Earlier this year, US and German intelligence reportedly foiled a Russian plot to assassinate a number of defense industry executives across Europe, including a plan to kill the Rheinmetall CEO, Armin Papperger.
Russia could also increase support to Iran and its proxy allies in the region including the Houthis in Yemen or Hezbollah in Lebanon.
The US, which provides the weaponry and targeting intelligence to Ukraine, has indicated that the decision to allow Atacms strikes was focused on responding to the introduction of more than 10,000 North Korean soldiers into the fight, and would be targeting their capabilities.
In October, the US envoy to the UN, Robert Wood, bluntly warned that Pyongyang’s forces entering Ukraine “will surely return in body bags”.
Neither the US nor Ukraine have confirmed the use of the missiles, but in a statement, Ukraine’s general staff confirmed on Tuesday that it hit a military arsenal of the 1046th logistics centre outside the city of Karachev.
“The destruction of ammunition depots will continue for the army of the Russian occupiers in order to stop the armed aggression of the Russian Federation against Ukraine,” it said.
Russian independent media reported that residents of Karachev heard explosions overnight. Several videos circulating online, purportedly from the Karachev district, featured the sound of detonations and visible flashes.

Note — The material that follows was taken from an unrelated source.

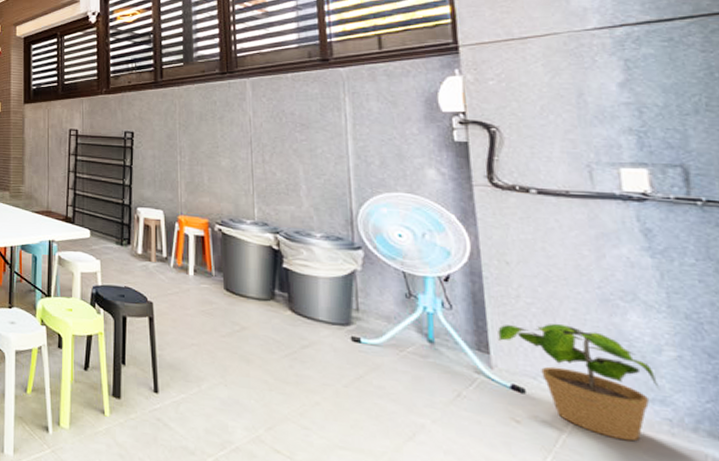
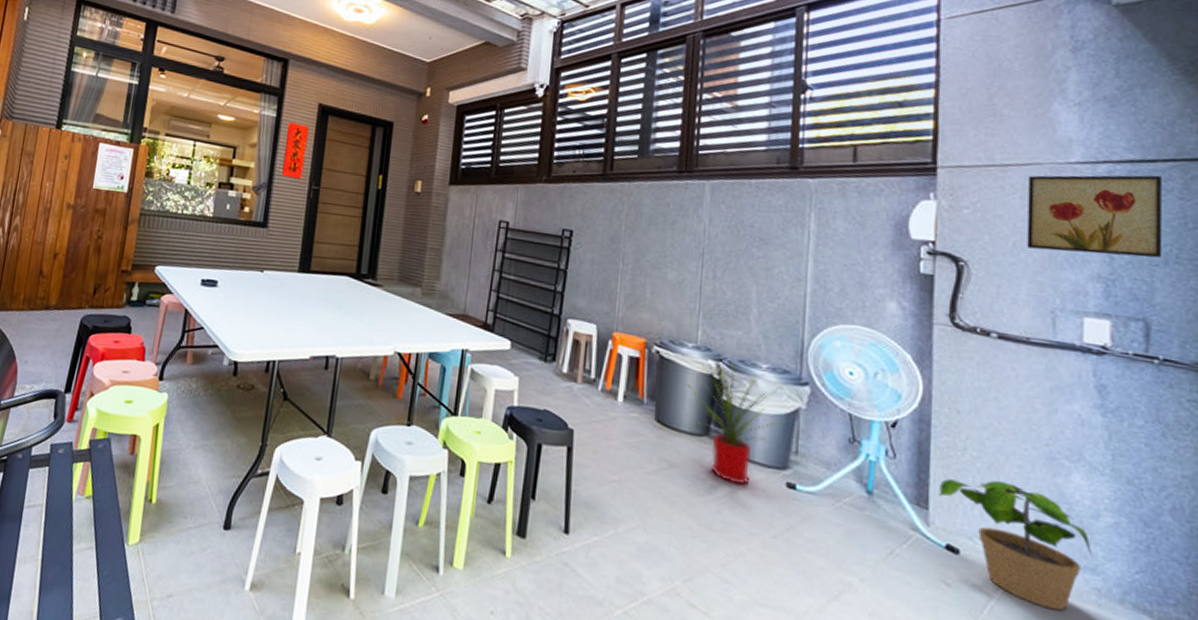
house plant: none [250,230,340,342] -> present [687,356,784,485]
wall art: none [548,32,690,110] -> present [1027,175,1162,258]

“This is of course a sign that they want to escalate,” Lavrov told reporters in remarks at the G20 summit, adding it would be seen as Russia by a “new phase of war by the west”.
Britain is also expected to supply its own Storm Shadow missiles for use by Ukraine on targets inside Russia, after the US approval.
While Moscow has vowed retaliation, some analysts have suggested that its battlefield options are limited, with the country unlikely to resort to the nuclear option.
“The most predictable and obvious will be an increase in strikes on Ukrainian cities and civilian infrastructure facilities in anticipation of the winter cold,” said the political analyst Anton Barbashin.
He added that the use of western-supplied long-range weapons is unlikely to serve as a definitive red line for Moscow.
“Strikes with long-range Atacms missiles on the territory of Russia … are more likely to fall into the list of red lines that will be crossed and will cease to be red lines,” Barbashin said.